Working data: Begin

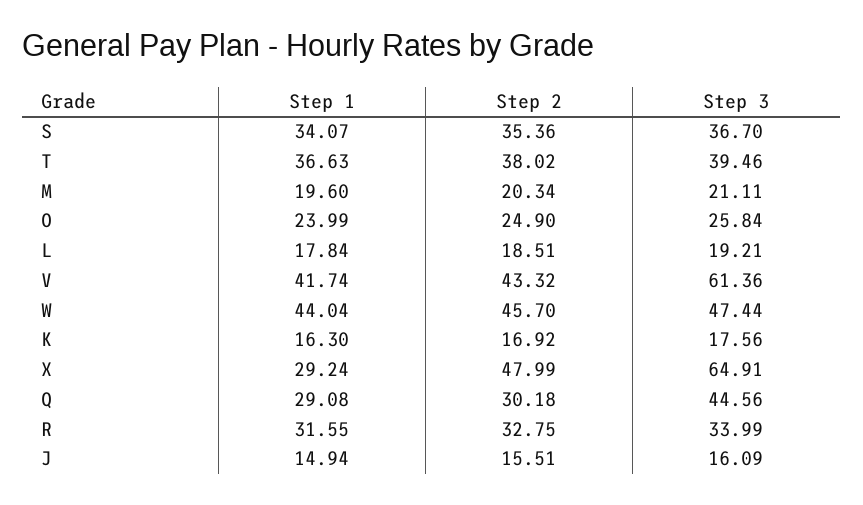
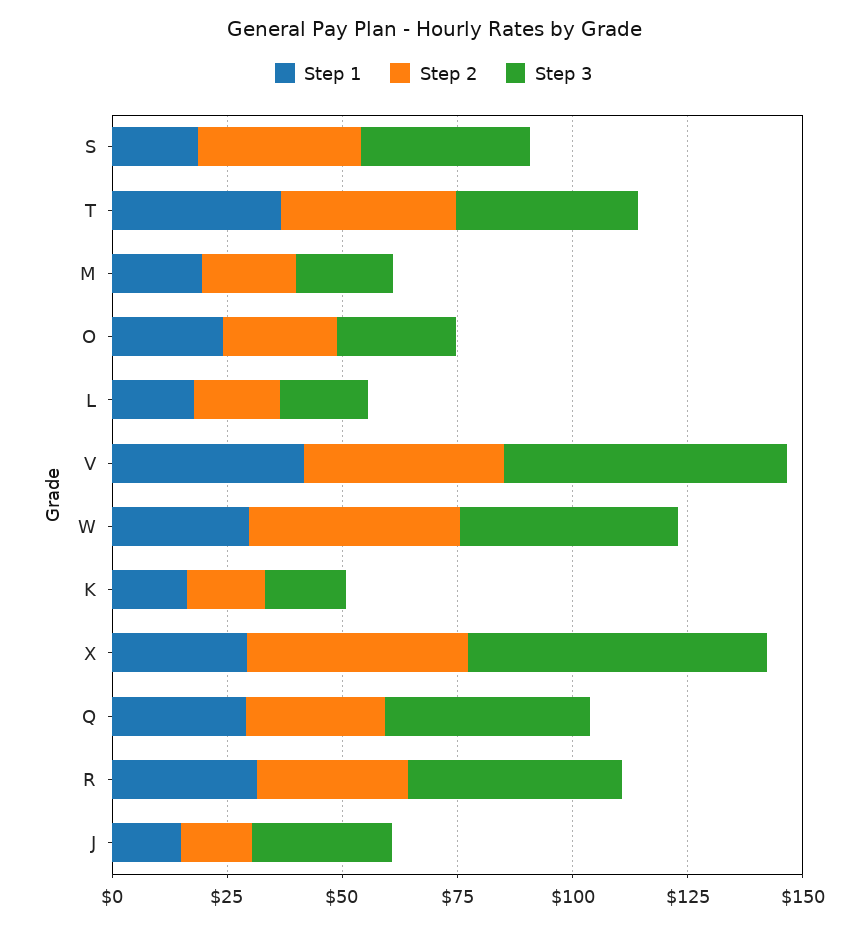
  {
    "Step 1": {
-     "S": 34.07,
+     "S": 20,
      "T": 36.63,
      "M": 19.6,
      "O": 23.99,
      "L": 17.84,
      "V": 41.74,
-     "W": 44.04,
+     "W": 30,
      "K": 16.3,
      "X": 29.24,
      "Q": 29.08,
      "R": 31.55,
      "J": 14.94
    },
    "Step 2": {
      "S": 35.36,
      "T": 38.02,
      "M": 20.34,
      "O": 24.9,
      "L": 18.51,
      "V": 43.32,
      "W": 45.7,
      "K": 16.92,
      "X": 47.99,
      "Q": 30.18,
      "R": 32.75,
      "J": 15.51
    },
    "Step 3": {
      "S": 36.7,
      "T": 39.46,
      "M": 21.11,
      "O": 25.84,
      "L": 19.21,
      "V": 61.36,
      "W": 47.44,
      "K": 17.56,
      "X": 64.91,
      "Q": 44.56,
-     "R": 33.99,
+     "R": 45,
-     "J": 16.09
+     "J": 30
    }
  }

Working data: End

Without including any pictures, copy every line above exactly.

  {
    "Step 1": {
-     "S": 34.07,
+     "S": 20,
      "T": 36.63,
      "M": 19.6,
      "O": 23.99,
      "L": 17.84,
      "V": 41.74,
-     "W": 44.04,
+     "W": 30,
      "K": 16.3,
      "X": 29.24,
      "Q": 29.08,
      "R": 31.55,
      "J": 14.94
    },
    "Step 2": {
      "S": 35.36,
      "T": 38.02,
      "M": 20.34,
      "O": 24.9,
      "L": 18.51,
      "V": 43.32,
      "W": 45.7,
      "K": 16.92,
      "X": 47.99,
      "Q": 30.18,
      "R": 32.75,
      "J": 15.51
    },
    "Step 3": {
      "S": 36.7,
      "T": 39.46,
      "M": 21.11,
      "O": 25.84,
      "L": 19.21,
      "V": 61.36,
      "W": 47.44,
      "K": 17.56,
      "X": 64.91,
      "Q": 44.56,
-     "R": 33.99,
+     "R": 45,
-     "J": 16.09
+     "J": 30
    }
  }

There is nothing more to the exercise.